Redkinia is a slightly curved, tapering rod-like fossil, bearing large and small projections, usually interpreted as serrations or teeth. The main rod of R. spinosa ranges between 2–3.5 mm in length, and has around 12–15 large teeth, with up to 6 smaller ones sitting in-between them. The large teeth notably increase in size from the thicker end of the rod to the thinner end, ranging from 0.3–0.45 mm in length, and 0.10–0.15 mm in width at their base, with a spacing of 0.15–0.20 mm between each large serration.

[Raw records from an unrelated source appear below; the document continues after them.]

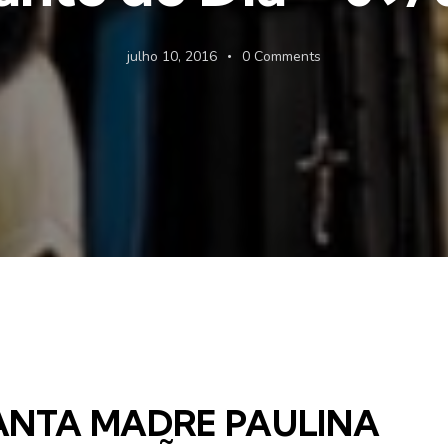
julho 10, 2016
0
Comments
ANTA MADRE PAULINA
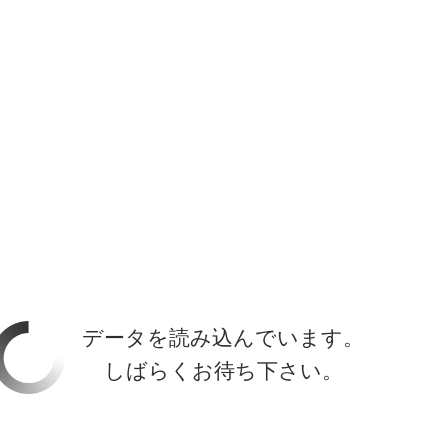
ホーラ
​セブン
について
クルーズ検索
日本寄港
アラスカ
船内設備
データを読み込んでいます。
しばらくお待ち下さい。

Meanwhile, the main rod of R. fedonkini is much smaller in length, with large lanceolate-shaped teeth, ranging from 150–200 μm in length, and 20–30 μm in width, and spaced out by 50–60 μm. At the bases of the larger teeth, there are semicircular crown projections, up to 5 μm in width, with up to 6 smaller, curved denticles. The denticles themselves range from 6–25 μm, with the longest ones sitting near the centre of the crown, whilst the central-most denticle reaches up to 40–45 μm in length, and 7–8 μm in width.

== Affinites ==
The affinities of Redkinia remain unknown, with it being interpreted as a disarticulated polychaete jaw in 1977, and later to mandible-like jaws of a stem-arthropod. Some researchers have suggested the fossils to be the mouthparts of the mollusc-like organisms Wiwaxia or Kimberella. It has also been compared to other microfossils, namely Cochleatina, a serrated spiral ribbon, although it has been noted that the similarities may be homologous. Some studies have also noted that if it is a jaw, it would have been used for filter-feeding rather than crushing, with one study supporting this and also the fact that they bear similarities to teeth structures seen in scolecodonts and conodonts. One study has also noted that the fossils may not represent jaws due to delicate appearance of the serrations, and also to the age of the fossil material, although due to its complex morphology and construction, it may still represent a candidate for early bilaterian organisms.

== Distribution ==
Redkinia contains two species, both of which are from different formations. R. spinosa comes from the Starorusskaya Formation in Russia, whilst R. fedonkini comes from the Zinkov Beds of the Yaryshev Formation, Ukraine.